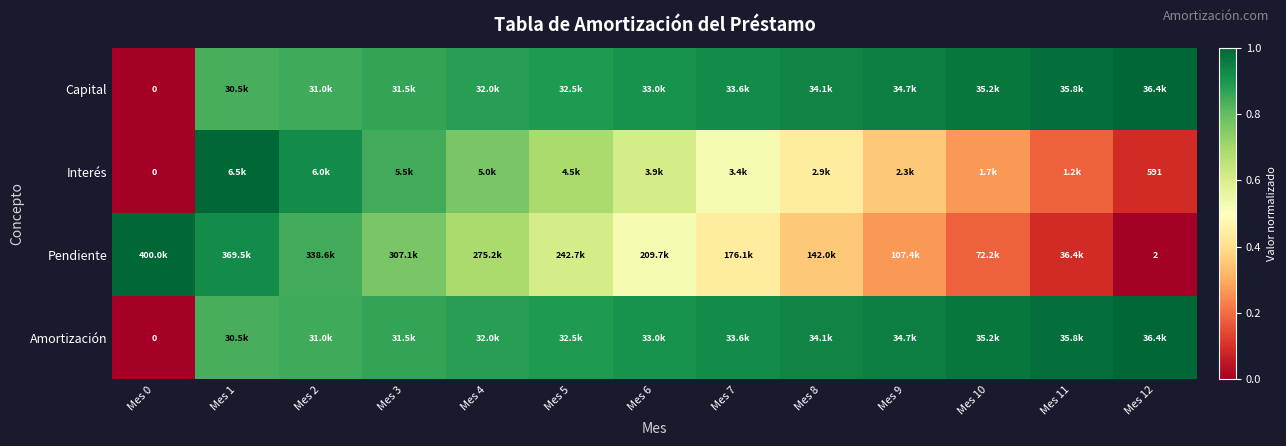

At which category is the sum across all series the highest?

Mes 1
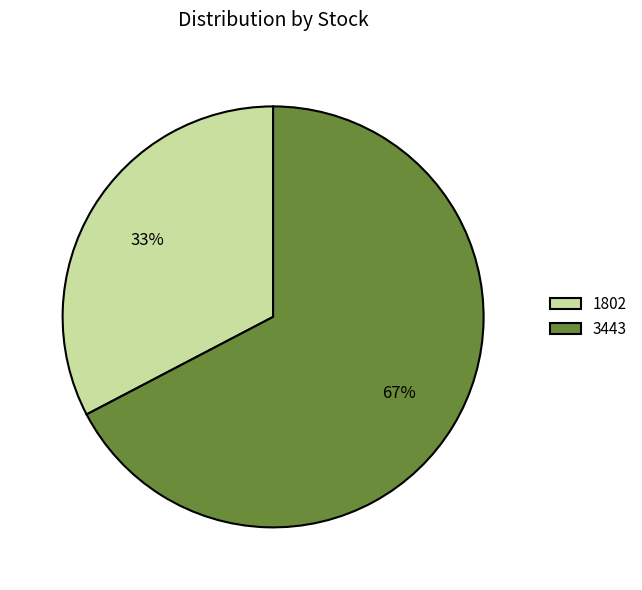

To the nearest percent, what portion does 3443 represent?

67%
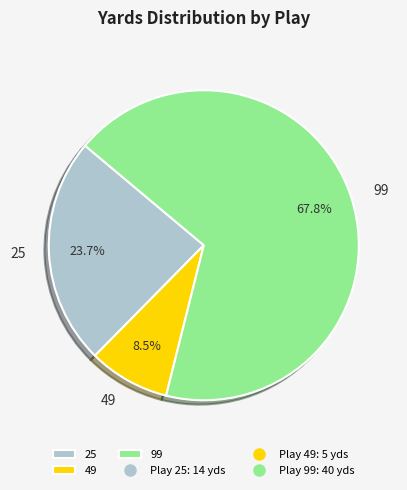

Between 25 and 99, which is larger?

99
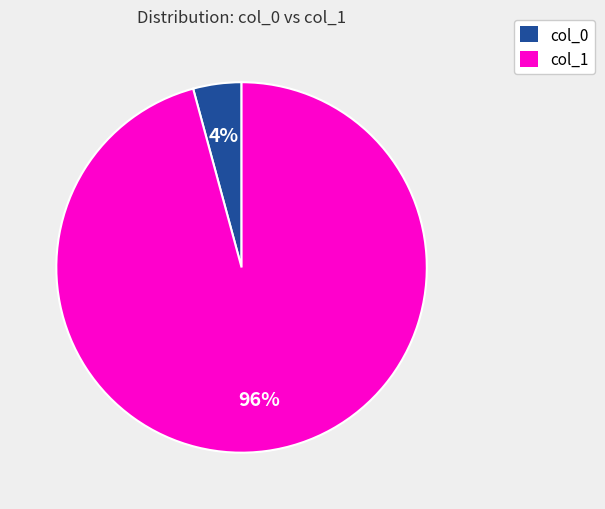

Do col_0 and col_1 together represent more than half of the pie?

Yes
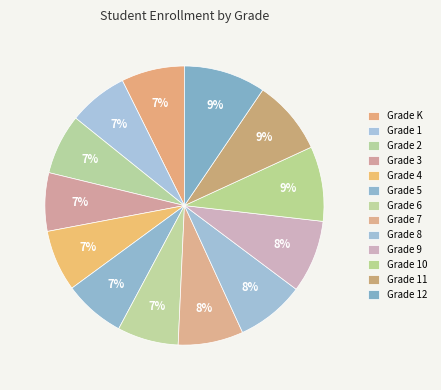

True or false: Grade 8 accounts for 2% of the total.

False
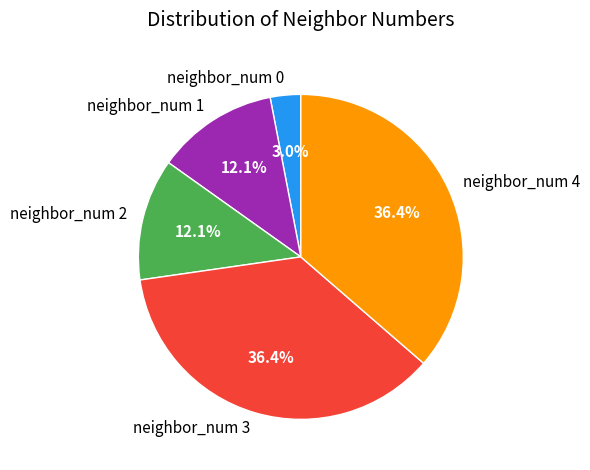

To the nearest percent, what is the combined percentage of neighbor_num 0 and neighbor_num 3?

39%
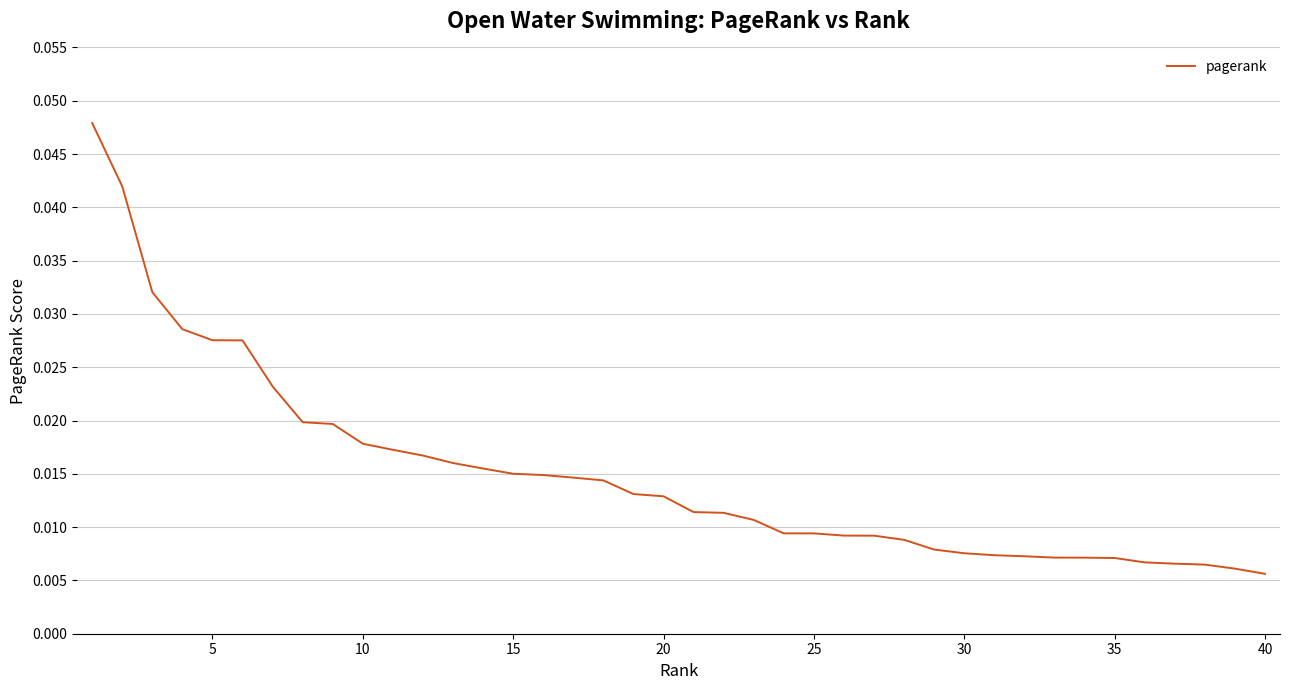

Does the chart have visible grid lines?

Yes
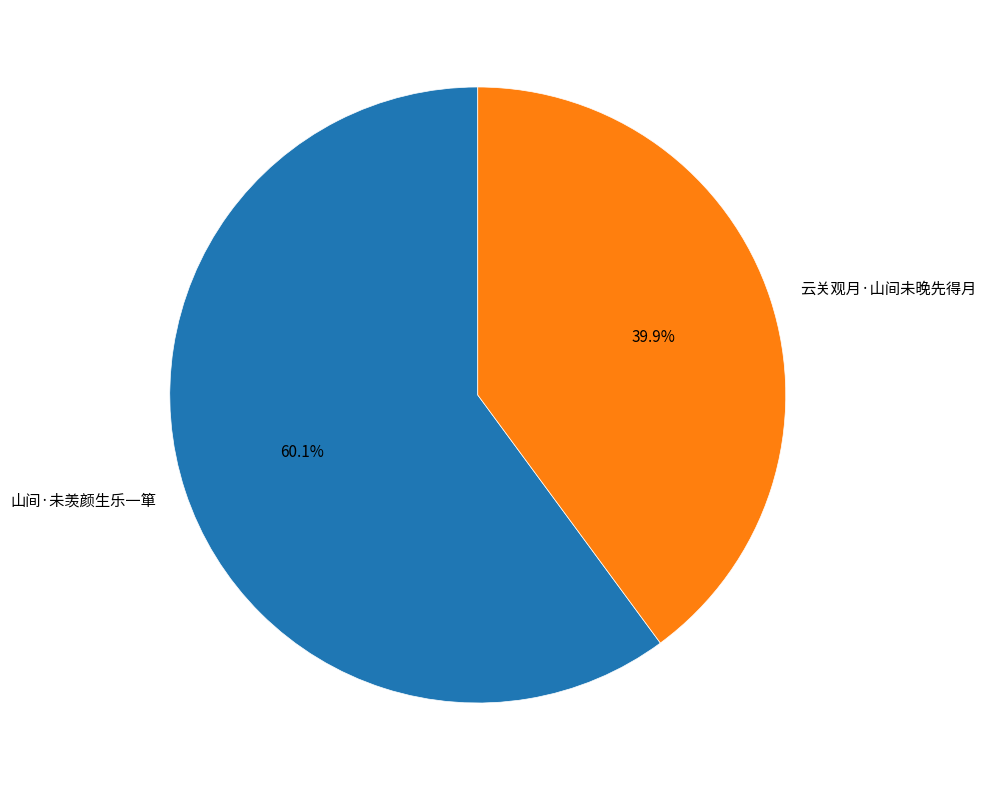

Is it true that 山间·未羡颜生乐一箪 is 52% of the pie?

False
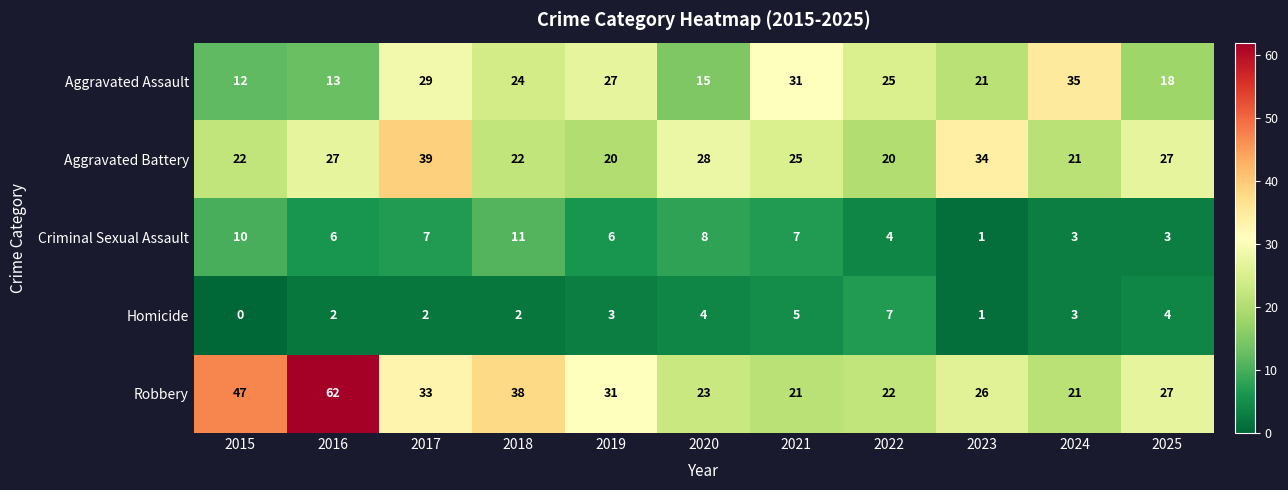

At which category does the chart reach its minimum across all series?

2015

------------

Locate every line above that contains the word "which" and copy each one in full.

At which category is the sum across all series the highest?
Between 25 and 99, which is larger?
At which category does the chart reach its minimum across all series?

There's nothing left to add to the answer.